Could you filter the records below and keep only the lines with the word "Домашний"?

-------- INPUT DATA --------

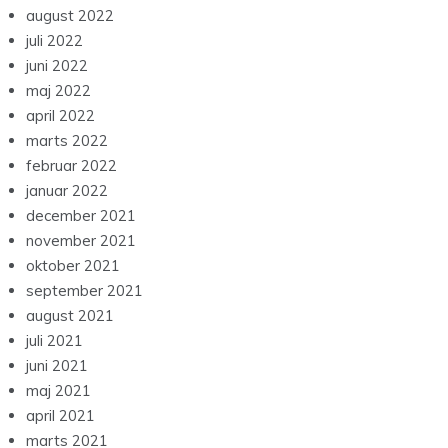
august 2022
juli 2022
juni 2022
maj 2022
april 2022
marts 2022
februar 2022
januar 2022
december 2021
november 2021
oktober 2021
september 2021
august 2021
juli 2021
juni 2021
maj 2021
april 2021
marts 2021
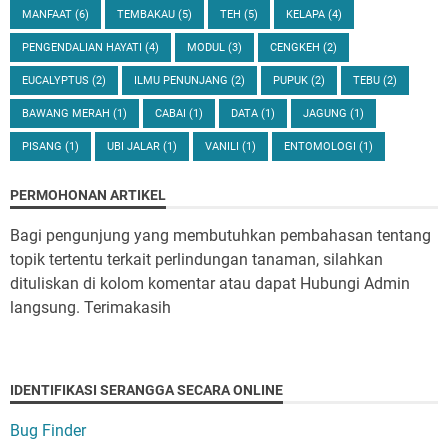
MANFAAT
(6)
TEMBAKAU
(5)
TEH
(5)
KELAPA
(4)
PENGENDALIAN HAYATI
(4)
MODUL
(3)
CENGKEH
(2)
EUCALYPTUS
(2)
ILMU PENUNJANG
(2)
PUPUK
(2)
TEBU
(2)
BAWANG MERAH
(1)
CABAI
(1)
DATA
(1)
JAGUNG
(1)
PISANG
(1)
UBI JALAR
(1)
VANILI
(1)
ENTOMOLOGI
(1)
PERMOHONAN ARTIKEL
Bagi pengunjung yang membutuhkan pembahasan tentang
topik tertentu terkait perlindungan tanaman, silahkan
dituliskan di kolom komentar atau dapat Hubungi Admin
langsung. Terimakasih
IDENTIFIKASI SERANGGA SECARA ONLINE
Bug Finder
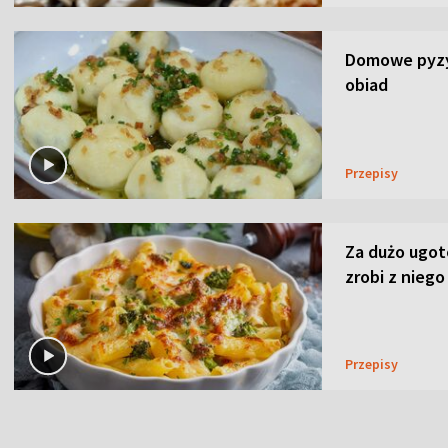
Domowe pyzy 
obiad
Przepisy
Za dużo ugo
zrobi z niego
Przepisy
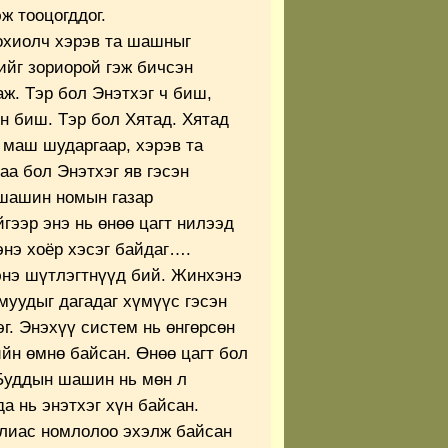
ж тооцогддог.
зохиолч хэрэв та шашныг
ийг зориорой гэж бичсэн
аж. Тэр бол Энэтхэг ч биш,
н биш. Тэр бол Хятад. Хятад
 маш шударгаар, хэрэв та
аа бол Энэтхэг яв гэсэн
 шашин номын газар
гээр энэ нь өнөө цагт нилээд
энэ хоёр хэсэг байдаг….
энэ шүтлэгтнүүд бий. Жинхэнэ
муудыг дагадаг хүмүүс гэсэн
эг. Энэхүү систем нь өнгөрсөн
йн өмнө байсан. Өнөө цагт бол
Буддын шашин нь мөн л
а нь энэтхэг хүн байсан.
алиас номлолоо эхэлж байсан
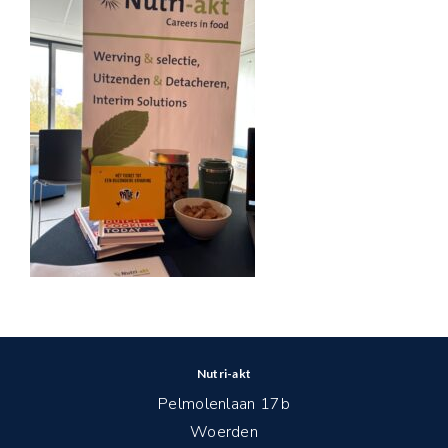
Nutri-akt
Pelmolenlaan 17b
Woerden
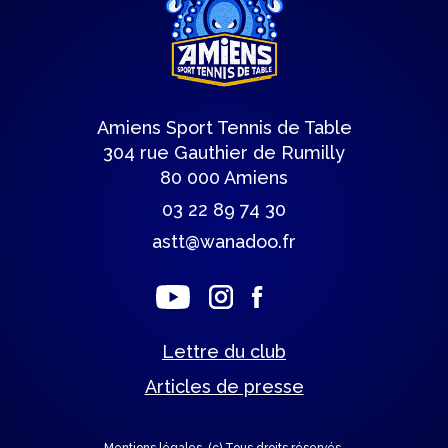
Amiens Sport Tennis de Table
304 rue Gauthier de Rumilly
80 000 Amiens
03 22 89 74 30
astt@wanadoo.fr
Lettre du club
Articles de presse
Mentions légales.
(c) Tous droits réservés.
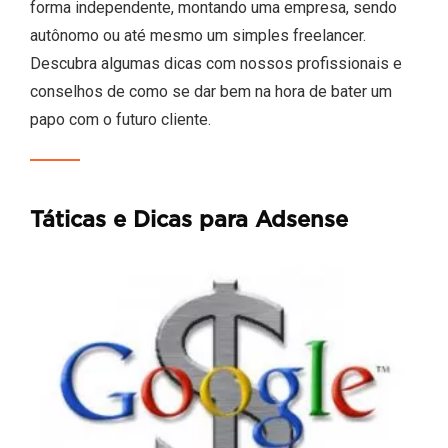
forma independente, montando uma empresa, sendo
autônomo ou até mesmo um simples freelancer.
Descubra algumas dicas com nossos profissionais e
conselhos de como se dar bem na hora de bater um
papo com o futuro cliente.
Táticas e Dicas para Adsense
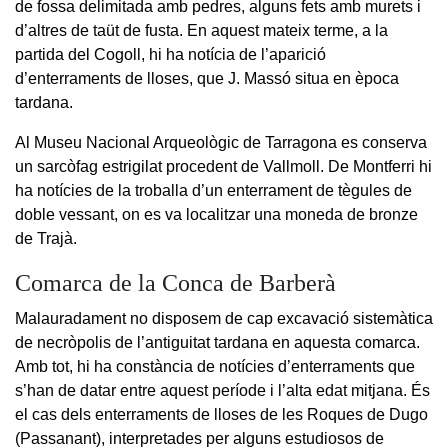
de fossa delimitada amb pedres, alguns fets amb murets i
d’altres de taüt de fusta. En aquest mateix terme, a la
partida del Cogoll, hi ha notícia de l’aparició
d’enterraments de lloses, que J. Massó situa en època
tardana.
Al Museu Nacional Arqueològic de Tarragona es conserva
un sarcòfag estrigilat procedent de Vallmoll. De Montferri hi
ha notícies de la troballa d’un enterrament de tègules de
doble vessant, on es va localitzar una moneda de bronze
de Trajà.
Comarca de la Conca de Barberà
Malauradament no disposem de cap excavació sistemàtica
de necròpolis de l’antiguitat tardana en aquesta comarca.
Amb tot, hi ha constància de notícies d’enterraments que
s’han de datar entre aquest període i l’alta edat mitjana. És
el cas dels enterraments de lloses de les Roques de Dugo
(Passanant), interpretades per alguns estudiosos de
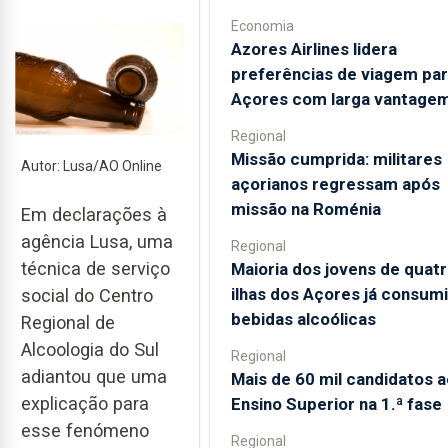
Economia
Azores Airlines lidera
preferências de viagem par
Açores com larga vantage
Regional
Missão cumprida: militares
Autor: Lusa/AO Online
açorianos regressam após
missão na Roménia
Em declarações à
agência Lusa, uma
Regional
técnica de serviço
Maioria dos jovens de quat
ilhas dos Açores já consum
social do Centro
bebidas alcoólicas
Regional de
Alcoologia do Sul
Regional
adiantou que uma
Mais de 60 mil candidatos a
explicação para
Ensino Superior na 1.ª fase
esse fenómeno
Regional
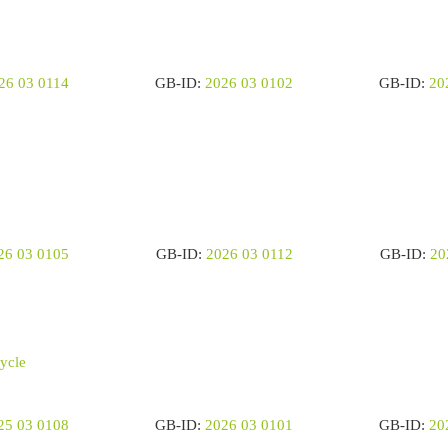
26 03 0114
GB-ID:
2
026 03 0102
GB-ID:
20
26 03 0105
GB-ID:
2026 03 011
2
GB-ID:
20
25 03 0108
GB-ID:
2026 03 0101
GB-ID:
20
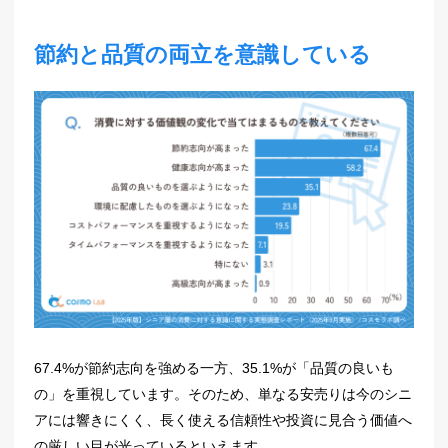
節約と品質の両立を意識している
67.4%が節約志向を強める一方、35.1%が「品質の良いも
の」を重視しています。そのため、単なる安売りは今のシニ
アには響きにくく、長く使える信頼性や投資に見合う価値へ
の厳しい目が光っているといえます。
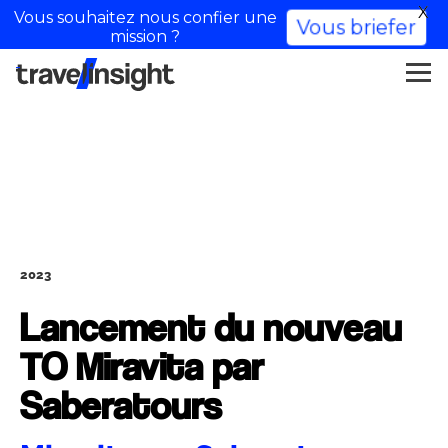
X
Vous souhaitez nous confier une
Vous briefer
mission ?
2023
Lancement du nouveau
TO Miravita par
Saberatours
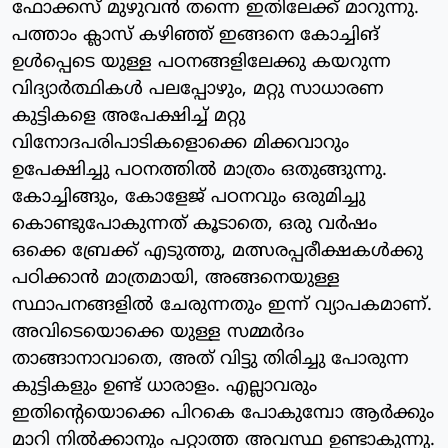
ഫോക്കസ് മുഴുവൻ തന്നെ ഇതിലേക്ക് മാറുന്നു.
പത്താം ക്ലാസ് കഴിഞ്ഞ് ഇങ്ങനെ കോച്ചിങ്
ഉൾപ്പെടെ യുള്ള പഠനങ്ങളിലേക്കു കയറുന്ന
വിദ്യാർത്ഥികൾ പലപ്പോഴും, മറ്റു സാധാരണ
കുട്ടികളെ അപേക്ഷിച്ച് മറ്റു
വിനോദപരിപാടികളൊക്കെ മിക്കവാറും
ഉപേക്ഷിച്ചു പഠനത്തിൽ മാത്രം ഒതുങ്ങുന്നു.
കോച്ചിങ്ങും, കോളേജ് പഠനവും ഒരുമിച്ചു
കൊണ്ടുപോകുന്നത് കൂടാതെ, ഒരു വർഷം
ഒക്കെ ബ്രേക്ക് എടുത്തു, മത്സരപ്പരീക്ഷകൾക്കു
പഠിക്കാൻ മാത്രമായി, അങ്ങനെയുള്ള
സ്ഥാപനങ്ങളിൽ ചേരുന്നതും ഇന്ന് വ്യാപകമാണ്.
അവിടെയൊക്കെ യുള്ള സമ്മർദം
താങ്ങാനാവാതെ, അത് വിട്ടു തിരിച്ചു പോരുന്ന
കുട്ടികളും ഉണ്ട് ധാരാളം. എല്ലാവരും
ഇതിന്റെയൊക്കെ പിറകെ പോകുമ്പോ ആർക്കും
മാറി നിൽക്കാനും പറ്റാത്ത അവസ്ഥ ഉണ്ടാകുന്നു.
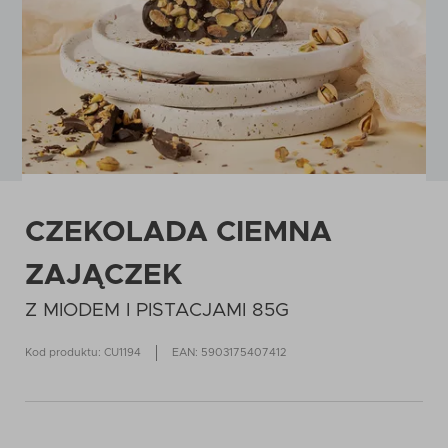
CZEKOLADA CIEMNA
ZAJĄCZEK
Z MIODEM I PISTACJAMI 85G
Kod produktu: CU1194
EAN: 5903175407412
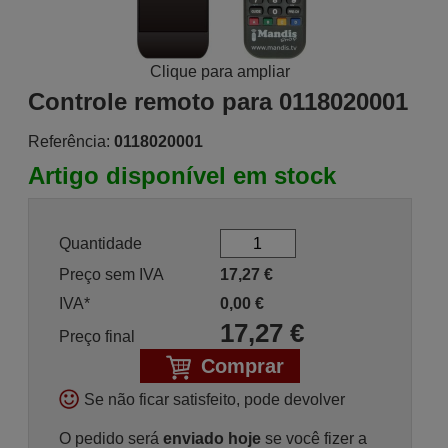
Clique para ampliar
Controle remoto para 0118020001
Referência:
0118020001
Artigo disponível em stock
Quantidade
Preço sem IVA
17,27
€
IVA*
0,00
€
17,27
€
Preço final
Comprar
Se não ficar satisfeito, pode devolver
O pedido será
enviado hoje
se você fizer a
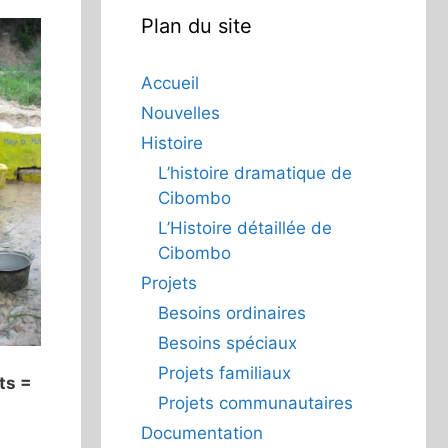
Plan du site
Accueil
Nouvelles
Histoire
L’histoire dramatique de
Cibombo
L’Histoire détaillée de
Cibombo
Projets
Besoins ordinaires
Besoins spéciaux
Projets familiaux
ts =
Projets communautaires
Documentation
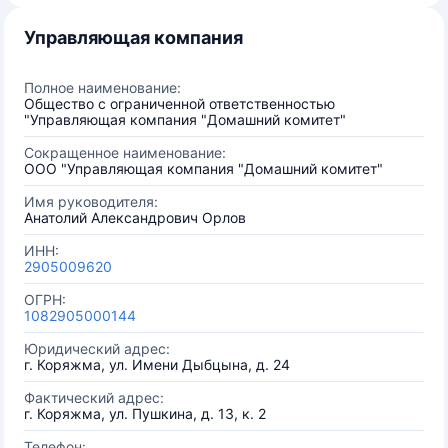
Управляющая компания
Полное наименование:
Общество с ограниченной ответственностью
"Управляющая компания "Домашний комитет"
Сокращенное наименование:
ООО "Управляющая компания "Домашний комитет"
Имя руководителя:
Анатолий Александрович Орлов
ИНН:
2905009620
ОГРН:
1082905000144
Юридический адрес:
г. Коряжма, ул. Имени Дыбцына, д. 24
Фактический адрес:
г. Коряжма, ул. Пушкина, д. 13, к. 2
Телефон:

--------

_COMPLETED EXERCISE_
"Управляющая компания "Домашний комитет"
ООО "Управляющая компания "Домашний комитет"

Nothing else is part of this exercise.